Russel Banks. Cet auteur américain, je l'ai découvert il y a un peu plus de dix ans, avec « Continents à la dérive », où comment le rêve américain détruit et fait se rencontrer deux êtres et deux mondes.
J'ai lu tous ses romans depuis (entre autres et dans le désordre « Le règne de Bone », « Affliction », « De beaux lendemains »...), et puis voilà ... à nouveau le coup de bambou, le cri au chef d'œuvre. Le bouquin qui continue de me suivre alors que je l'ai terminé il y a quelques jours, que je traîne de ma chambre au salon et inversement, parce qu'il m'a soufflée à chaque page, parce que je suis reconnaissante et terriblement admirative.
Admirative de son héroïne et narratrice. Entre parenthèses, coup de chapeau à l'homme qui offre si bien sa plume à la voix d'une femme...
Hannah Musgrave a été une activiste révolutionnaire aux Etats-Unis dans les années 60-70, contre la guerre et membre du Weather Underground.
Hannah Musgrave, toujours recherchée par les autorités américaines, suit un compagnon d'armes en Afrique, puis le quitte et part, seule, au Libéria, où elle épousera un africain, à qui elle donnera trois fils, et où elle vivra pendant près de quinze années.
Au début du roman, Hannah Musgrave a presque 6O ans. Cela fait longtemps qu'elle est retournée aux Etats-Unis. Elle possède et exploite une ferme dans le Nord de l'Etat de New York... Un matin, au réveil, elle sait qu'elle s'apprête à retourner au Liberia, qu'il lui faut y retourner. Elle a d'ailleurs toujours su qu'elle y retournerait un jour.

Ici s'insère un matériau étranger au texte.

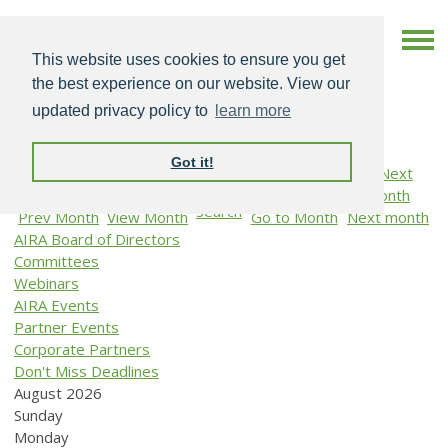
This website uses cookies to ensure you get
the best experience on our website. View our
updated privacy policy to
learn more
Got it!
Search
Prev Month
View Month
Go to Month
Next month
AIRA Board of Directors
Committees
Webinars
AIRA Events
Partner Events
Corporate Partners
Don't Miss Deadlines
August 2026
Sunday
Monday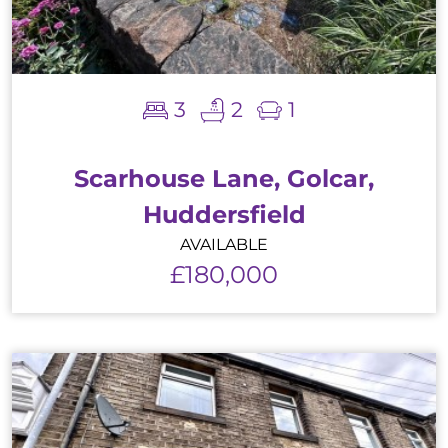
3
2
1
Scarhouse Lane, Golcar,
Huddersfield
AVAILABLE
£180,000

Commence alors le retour en arrière de la narratrice, sur sa vie au Libéria et, parallèlement, sur tout ce qui a fait qu'un jour, elle s'est retrouvée là.

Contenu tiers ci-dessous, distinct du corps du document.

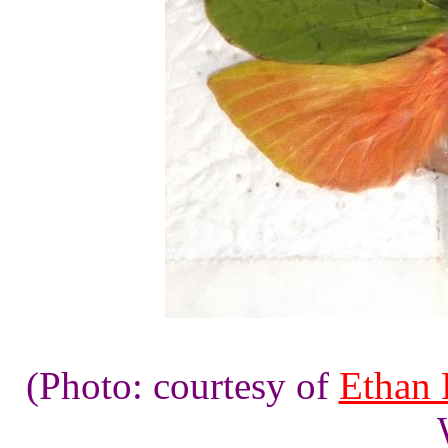
(Photo: courtesy of
Ethan 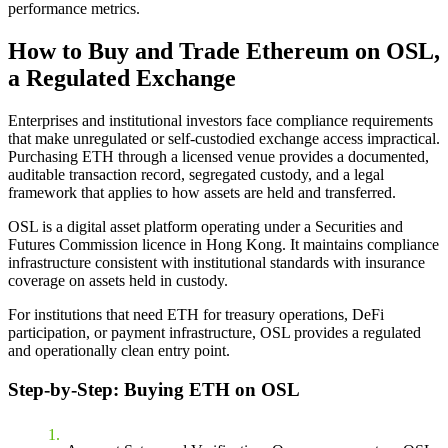
performance metrics.
How to Buy and Trade Ethereum on OSL,
a Regulated Exchange
Enterprises and institutional investors face compliance requirements
that make unregulated or self-custodied exchange access impractical.
Purchasing ETH through a licensed venue provides a documented,
auditable transaction record, segregated custody, and a legal
framework that applies to how assets are held and transferred.
OSL is a digital asset platform operating under a Securities and
Futures Commission licence in Hong Kong. It maintains compliance
infrastructure consistent with institutional standards with insurance
coverage on assets held in custody.
For institutions that need ETH for treasury operations, DeFi
participation, or payment infrastructure, OSL provides a regulated
and operationally clean entry point.
Step-by-Step: Buying ETH on OSL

Elle ne s'arrange pas avec son passé, elle ne s'épargne aucun pointage de ses contradictions et erreurs. Elle se raconte et raconte tout ce dont elle a alors été témoin, avec une lucidité et une honnêteté qui, à chaque page, faisaient se dire à la lectrice que j'étais qu'elle n'arriverait jamais à cet état-là d'intelligence et de clairvoyance sur soi-même d'abord, puis sur les autres, sur le monde et sa sauvagerie.
Parmi les autres, il y a son mari, petit ministre d'un président fantoche quand elle le rencontre, puis reconduit, pour sauver sa peau, par le président auto-proclamé Samuel Doe. Sa peau ne vaut pas plus cher quand éclate, dans les années 80, l'une des plus terribles guerres civiles qu'ait connues l'Afrique noire. Tout est vrai, historique, détaillé et/mais vu par Hannah.
Elle est le témoin impuissant de la barbarie. Même pour ses fils, elle ne pouvait rien faire...
Parmi tous les autres, il y a les chimpanzés dont Hannah ne peut supporter le martyre et qu'elle recueille dans son sanctuaire, l'unique endroit où elle n'est plus témoin mais actrice, l'unique acte de « sympathie » qu'elle ait eu envie d'accomplir. Ces chimpanzés sont les seuls êtres dont le regard répond à celui d'Hannah. Si l'on n'a pas compris cela, on n'a pas compris ce roman ni son héroïne. Les pages où il est question d'eux sont les plus belles, les plus justes et intelligentes du roman.
« ... mes yeux bleus (...) dans leurs yeux marron où j'apercevais une part essentielle, un aspect irréductible de mon être ; ce qui leur renvoyait en retour la même version reflétée de leur être et nous révélait, à eux comme à moi, le visage de notre mère commune (...). Nous nous extrayions mutuellement, les rêveurs et moi, de la spécificité du temps personnel et de la physionomie individuelle.»